Сказав это, шеф посмотрел на меня и добавил:

— Если, конечно, ты продолжишь с ним работу.

Я не стал больше спорить с Федориным, хотя своими доводами он нисколько не убедил меня в целесообразности повторной беседы с Авдеевым. Более того, я был убежден: если не предъявить Авдееву фотографию, на которой он запечатлен вместе с Боденом, он будет упорно стоять на своем и все отрицать. Я знал несколько подобных случаев, когда люди отвергали домогательства сотрудников иностранных разведок, но категорически отрицали, что им были сделаны вербовочные предложения.
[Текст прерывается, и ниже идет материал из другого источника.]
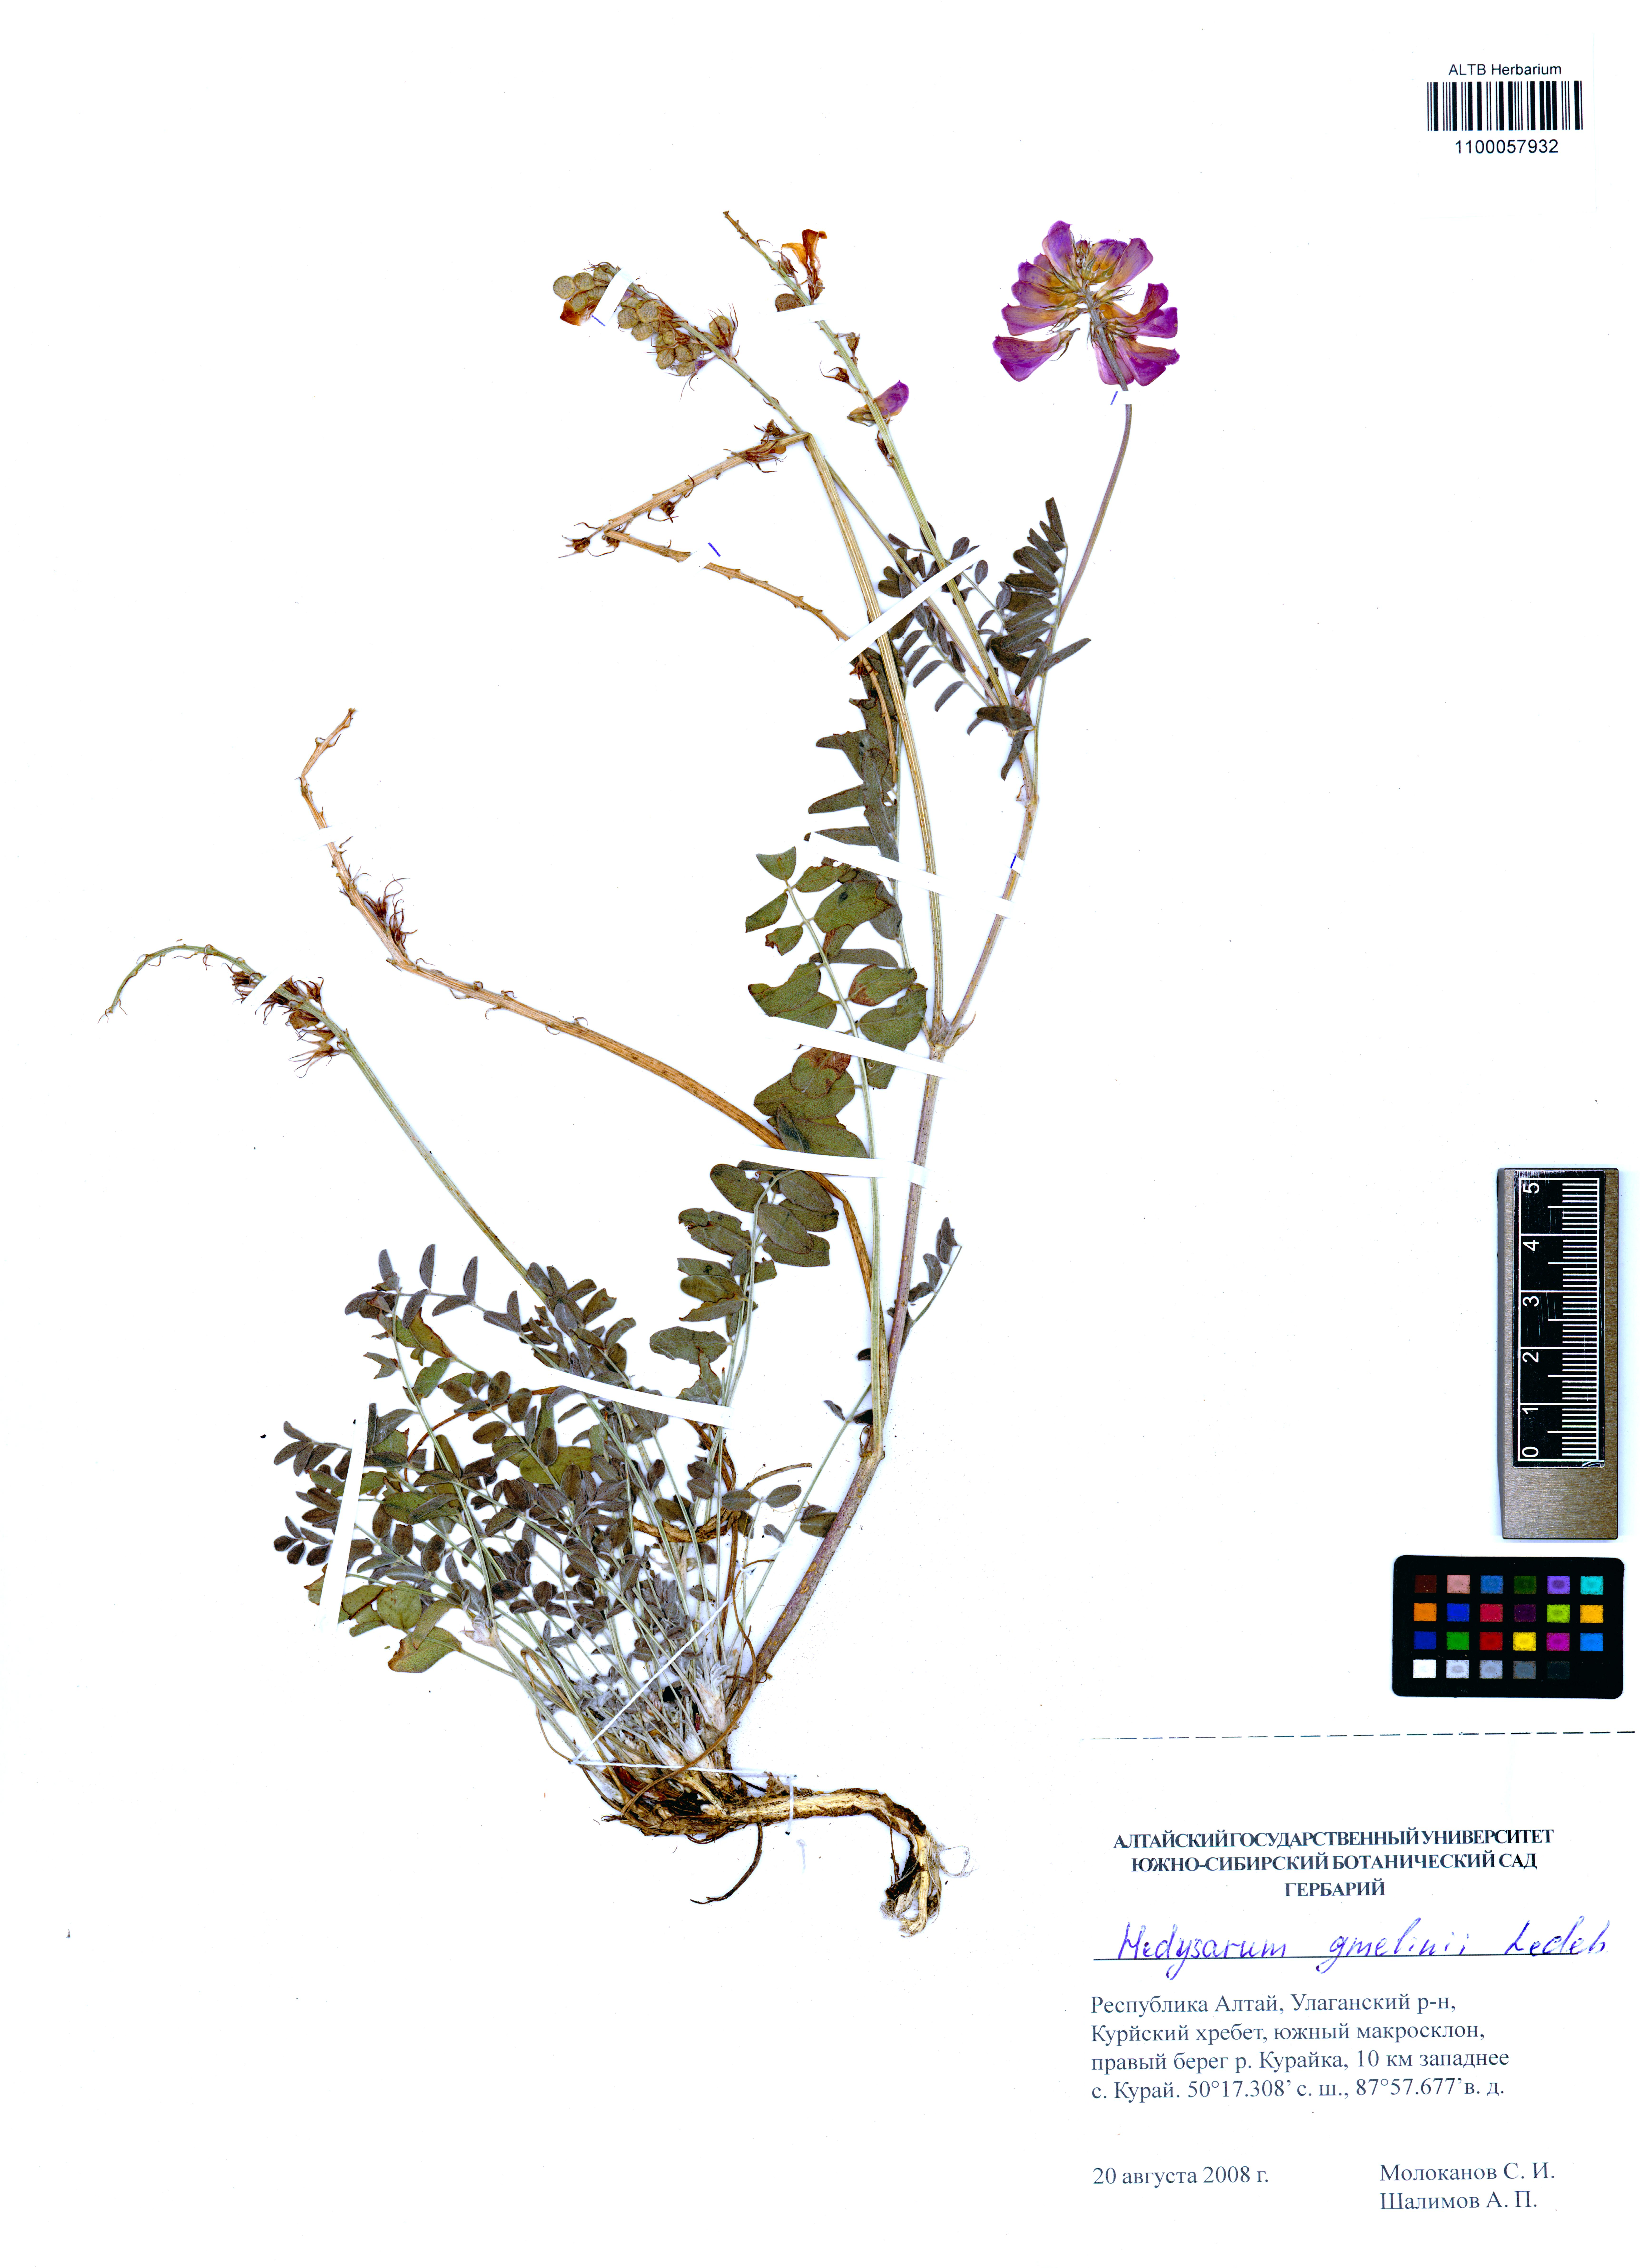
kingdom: Plantae
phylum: Tracheophyta
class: Magnoliopsida
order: Fabales
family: Fabaceae
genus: Hedysarum
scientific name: Hedysarum gmelinii
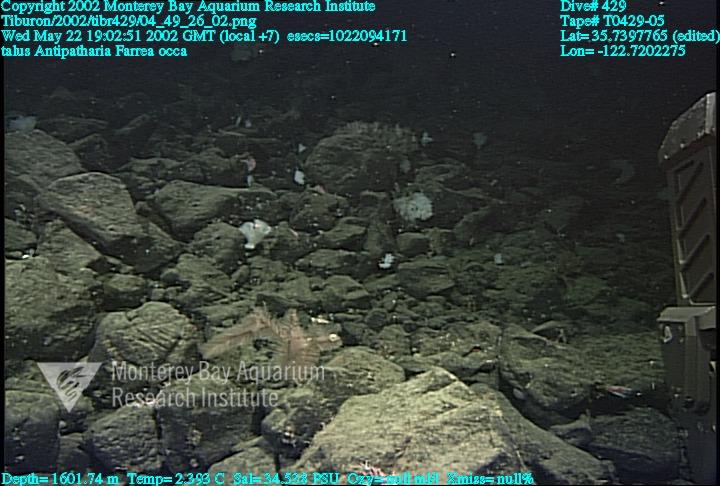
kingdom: Animalia
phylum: Porifera
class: Hexactinellida
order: Sceptrulophora
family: Farreidae
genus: Farrea
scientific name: Farrea occa
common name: Reversed glass sponge
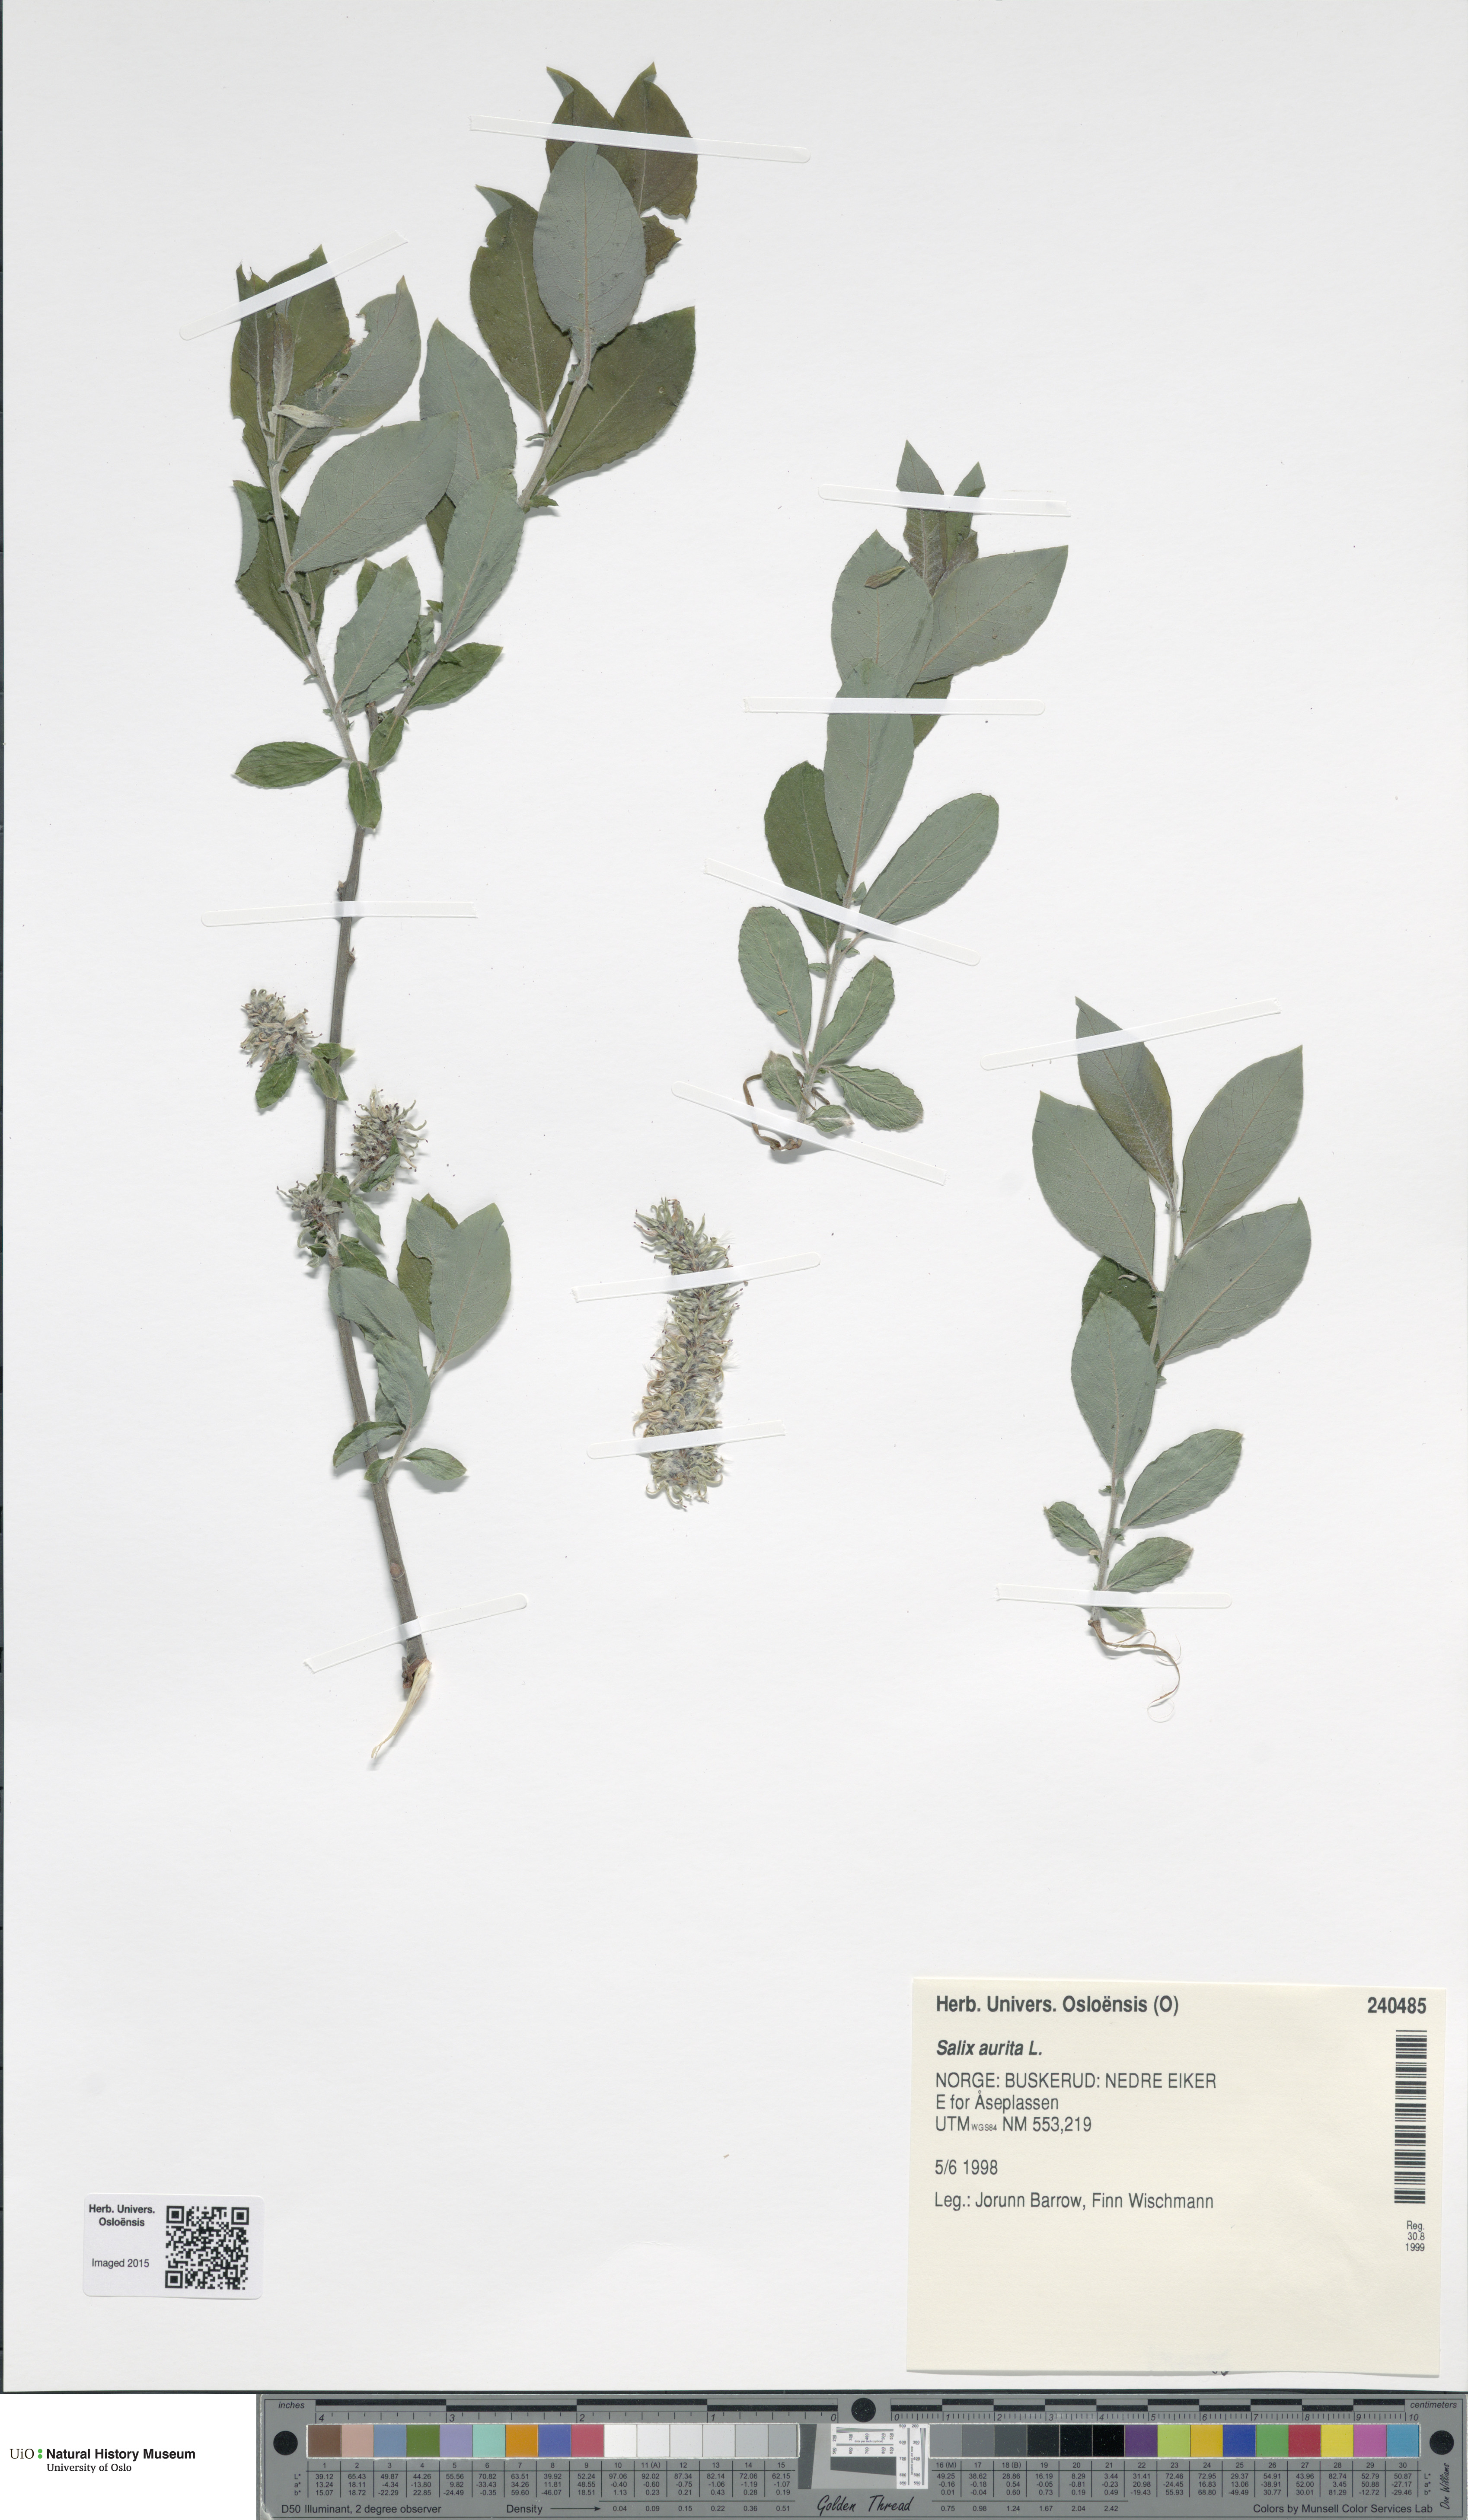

Сотрудник одного ведомства, совершивший серьезный проступок, растративший крупную сумму денег, что и послужило поводом для провокации, был за это наказан, но в процессе разбирательства так и не признался, что его пытались завербовать и он ответил отказом.

А виной всему был крепко засевший в нем страх, что свои ему не поверят и до конца дней будут подозревать его во всех смертных грехах.

— Ну хорошо, осталось ответить на последний вопрос — продолжил Скворцов: — Зачем контрразведке понадобилось подставлять нам своего сотрудника? Пока, кроме того что удалось подтвердить твою принадлежность к разведке, никаких дивидендов она не получила. А кое-какой информацией о своей деятельности, и притом весьма важной, контрразведке все же пришлось пожертвовать. Какую же цель она преследует?

— Они рассчитывают, что им удастся завербовать меня! — убежденно сказал я, потому что вопрос шефа в первую очередь был адресован мне. — В этом и заключается суть их замысла.

— Почему ты так считаешь? — спросил Федорин.

Теперь, когда в дополнение к своим вечерним раздумьям я прослушал пленку, ответ на этот вопрос не представлял для меня особых затруднений.

— Во-первых, совершенно ясно, что Хансену было поручено вести мое целенаправленное изучение. — Про себя я всегда называл Рольфа по имени, но сейчас шла официальная беседа, поэтому, подобно шефу и Федорину, я тоже стал называть его по фамилии. — Именно поэтому он отказался работать через тайники и на каждой личной встрече по своей инициативе затрагивал различные международные проблемы. Во-вторых, попытка выявить мои связи означает, что контрразведка стремится получить данные, уличающие меня в разведывательной деятельности, и таким образом создать вербовочную ситуацию.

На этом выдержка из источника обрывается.